→ **EXERCISE DETAILS**
In the Wirekite mapping excerpt, why does a CQL static column become an ordinary regular column on the target? Answer in one to three sentences.

→ **TEXT EXCERPT**
Wirekite projects a CQL keyspace onto a fundamentally relational target. The structural mapping is:

| CQL concept                        | Target concept                                  |
| ---------------------------------- | ----------------------------------------------- |
| keyspace                           | schema (renamable via `schemaRename`)           |
| table                              | table                                           |
| partition key + clustering columns | composite `PRIMARY KEY` (in declaration order)  |
| regular column                     | nullable column                                 |
| static column                      | regular column (the static-ness is not modeled) |
| `frozen<…>`                        | transparent — the inner type is used            |

### Canonical Type Mapping

Wirekite first converts each CQL type to an internal Wirekite type, then each target's loader maps that to a concrete column type. The source of truth is `cassandra/db_utils.CQLToWirekite`.

→ **STORED DATA**

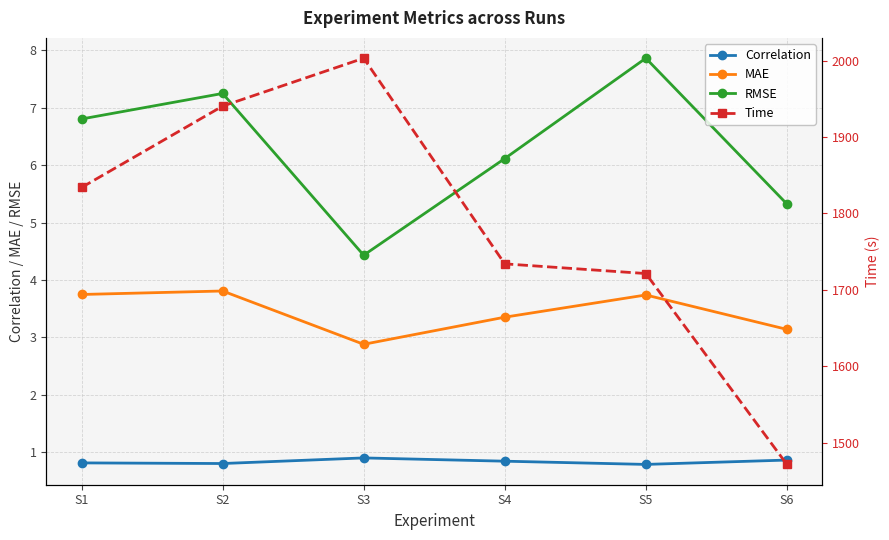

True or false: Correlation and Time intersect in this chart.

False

→ **RESULT OF THE EXERCISE**
Wirekite maps a static column to a regular column because it does not model the static-ness. The target therefore receives it as a plain regular column, with no trace of its static property.